Thanks for the outpouring of love everyone! Monday night was exceptionally ugly I'll admit, but I've talked myself down off the ledge. It's amazing what rest and a new day can do for you. One sweet friend sent me something that I felt like probably resonates with EVERYONE, so I wanted to share.
The author, Karen Ehman, sounds like she's lived my life… but I think the truth is, she probably sounds a lot like you too. Whether you've wanted a baby or not, there's been something you wanted, something you prayed for… and then the next day your friend got the something. Answer envy.
I've been here before. It's hard to remember, but once upon a time, I was green, I'm talking ELPHABA GREEN with envy over all the girls getting engaged and married. There for a while, it seemed like EVERY. DAY. Facebook was plastered with sparkly diamonds, gorgeous wedding dresses, and breathtaking honeymoon destinations. And I wanted to kill him! I hear that some people wait longer, but if you had asked me back then, I had waited longer than ANYBODY to get engaged! People younger than I were getting hitched after six months of dating and nine month engagements and "oh my gosh!" I was PISSED! I'd paid my dues, it was MY TURN!!!

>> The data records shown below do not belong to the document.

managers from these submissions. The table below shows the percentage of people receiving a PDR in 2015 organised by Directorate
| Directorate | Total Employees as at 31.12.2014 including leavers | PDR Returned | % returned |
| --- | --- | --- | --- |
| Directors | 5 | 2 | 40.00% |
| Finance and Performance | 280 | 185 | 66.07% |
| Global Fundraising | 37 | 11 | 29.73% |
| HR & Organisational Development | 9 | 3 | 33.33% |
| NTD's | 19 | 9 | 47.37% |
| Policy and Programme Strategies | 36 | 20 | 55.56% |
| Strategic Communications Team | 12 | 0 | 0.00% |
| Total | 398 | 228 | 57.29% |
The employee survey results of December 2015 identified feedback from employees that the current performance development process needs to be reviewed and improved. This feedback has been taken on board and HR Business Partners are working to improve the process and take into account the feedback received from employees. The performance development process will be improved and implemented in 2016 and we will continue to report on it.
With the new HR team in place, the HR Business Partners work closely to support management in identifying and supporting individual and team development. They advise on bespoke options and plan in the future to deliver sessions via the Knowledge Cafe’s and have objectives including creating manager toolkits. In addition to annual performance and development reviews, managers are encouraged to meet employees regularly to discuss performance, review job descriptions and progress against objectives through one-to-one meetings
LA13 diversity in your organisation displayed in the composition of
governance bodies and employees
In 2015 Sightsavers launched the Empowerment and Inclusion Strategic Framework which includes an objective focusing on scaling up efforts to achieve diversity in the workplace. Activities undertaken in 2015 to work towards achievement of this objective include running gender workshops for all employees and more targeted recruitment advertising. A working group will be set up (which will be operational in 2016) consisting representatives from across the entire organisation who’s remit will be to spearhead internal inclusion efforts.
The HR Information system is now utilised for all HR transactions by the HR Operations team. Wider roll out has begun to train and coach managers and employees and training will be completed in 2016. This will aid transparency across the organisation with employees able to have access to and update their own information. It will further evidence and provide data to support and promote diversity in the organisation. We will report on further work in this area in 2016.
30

Like I said, I've been here before. The truth is, if infertility hadn't reared it's ugly head, if I had my family of three or four, I'd just have something else to be envious of. I'd be praying for a house. And I'd be crazy jealous of all of my friends out purchasing their first homes. I'd want to kick my feet and tell God what's up as I see them swoop in and grab dream homes for a fraction of the cost. I'd panic and worry over the changing market and whine to my husband that we will lose our chance.

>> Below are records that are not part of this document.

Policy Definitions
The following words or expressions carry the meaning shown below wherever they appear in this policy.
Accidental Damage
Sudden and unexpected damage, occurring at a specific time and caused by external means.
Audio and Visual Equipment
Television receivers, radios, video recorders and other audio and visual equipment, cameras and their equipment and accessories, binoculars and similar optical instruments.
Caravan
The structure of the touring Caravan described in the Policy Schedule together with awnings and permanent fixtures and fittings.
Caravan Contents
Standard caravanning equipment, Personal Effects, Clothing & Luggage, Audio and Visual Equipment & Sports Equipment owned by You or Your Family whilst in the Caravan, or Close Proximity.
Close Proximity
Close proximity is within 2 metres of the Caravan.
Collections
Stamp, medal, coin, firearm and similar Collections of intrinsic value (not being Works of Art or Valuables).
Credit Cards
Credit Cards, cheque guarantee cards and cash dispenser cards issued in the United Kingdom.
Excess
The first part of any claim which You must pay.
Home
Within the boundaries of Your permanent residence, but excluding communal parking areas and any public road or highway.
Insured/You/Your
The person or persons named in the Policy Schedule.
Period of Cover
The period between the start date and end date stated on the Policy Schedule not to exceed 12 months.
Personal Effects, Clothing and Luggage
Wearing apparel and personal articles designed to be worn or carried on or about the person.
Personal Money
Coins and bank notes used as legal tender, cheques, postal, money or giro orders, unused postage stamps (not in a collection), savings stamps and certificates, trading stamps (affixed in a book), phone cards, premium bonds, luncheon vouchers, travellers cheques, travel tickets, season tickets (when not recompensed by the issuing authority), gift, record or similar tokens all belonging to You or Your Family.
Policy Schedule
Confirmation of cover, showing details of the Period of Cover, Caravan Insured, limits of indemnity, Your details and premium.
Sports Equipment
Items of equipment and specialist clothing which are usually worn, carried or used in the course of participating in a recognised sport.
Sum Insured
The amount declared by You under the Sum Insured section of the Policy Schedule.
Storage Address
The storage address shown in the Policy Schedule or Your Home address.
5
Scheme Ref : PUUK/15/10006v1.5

The truth is, there's always going to be a prayer on your lips at the same time someone else gets your answer. What do we do in those moments? Trust God. My tendency is to trust that God has a plan, but it might not be as fabulous as mine, right? So I try to convince him that mine is better. But that's not what the scriptures teach… My time is not to be spent rationalizing, debating, or fretting. It's spent waiting… (wait for it)… patiently.
But for you, Oh Lord, do I wait; it is you, Oh Lord my God, who will answer.
But if we hope for what we do not yet have, we wait for it patiently.
I hope that wherever you may be on this journey called life, that whatever it is that you're praying to God for, I pray that you would recognize a few things. One, you are not alone. It may seem like you're alone, like everyone except you is getting answers, but you're not alone. Second, when life meets reality, choose hope. Do not despair. And lastly, when you get your answer, even if it's no, not now, or wait, recognize that there's a bigger plan and give thanks (way easier said than done, I know).
With that said, I also think it's important to get yourself a "community", if you will, of people in the same situation, looking for, hoping for, waiting for a similar answer. I can vouch for the fact that the infertility community, even though it exists almost exclusively online for me, has been a true lifesaver. Years ago, I felt so alone. But when I reached out, I found other people who felt a lot like me, who hoped for the same things, who were waiting on the same answer. This has been a game changer for me. I can't imagine where I'd be without my friends.
Here's the other thing about community… there's a whole team of people who will be crazy excited for you when it's finally YOUR TURN. So with that in mind, I'd like to take a second to celebrate the women in my community who have beaten or are beating infertility. Those still in the trenches: if tonight is not your night, if today has been too much, if you can't handle one more answer to someone else's prayer, stop reading now. But I encourage you to come back on one of your better days, it may give you some hope to see so many triumph… your day is coming.
Jennie- 19 weeks
Lisa- brought her son home from Russia in November
Bree- pregnant with triplet boys, 28 weeks
Allison- 16 weeks
Belle- 34 weeks
Slynn- 14 weeks
Genny- 17 weeks
Amanda- pregnant with twin girls, 30 weeks
Kara- 23 weeks
Sarah- 9 weeks
Ready for my Turn- 10 weeks
Lisa- pregnant with twins, boy and girl, 30 weeks
Jen- 35 weeks
Amanda- brought home twins, boy and girl in April
Gator Girl- 17 weeks
And an extra special one to me, my cousin Lindsey, who has struggled for years with secondary infertility, is 7.5 weeks pregnant after her first IUI.
And that's just the friends I've come to know in the last year or so… answers are coming every day. I hope we can celebrate with these ladies and love on them! I know there are days when it feels like your community is leaving you behind… you're scared you'll be left behind, alone, again. But let us not forget, there is a story behind every answer. And so we wait.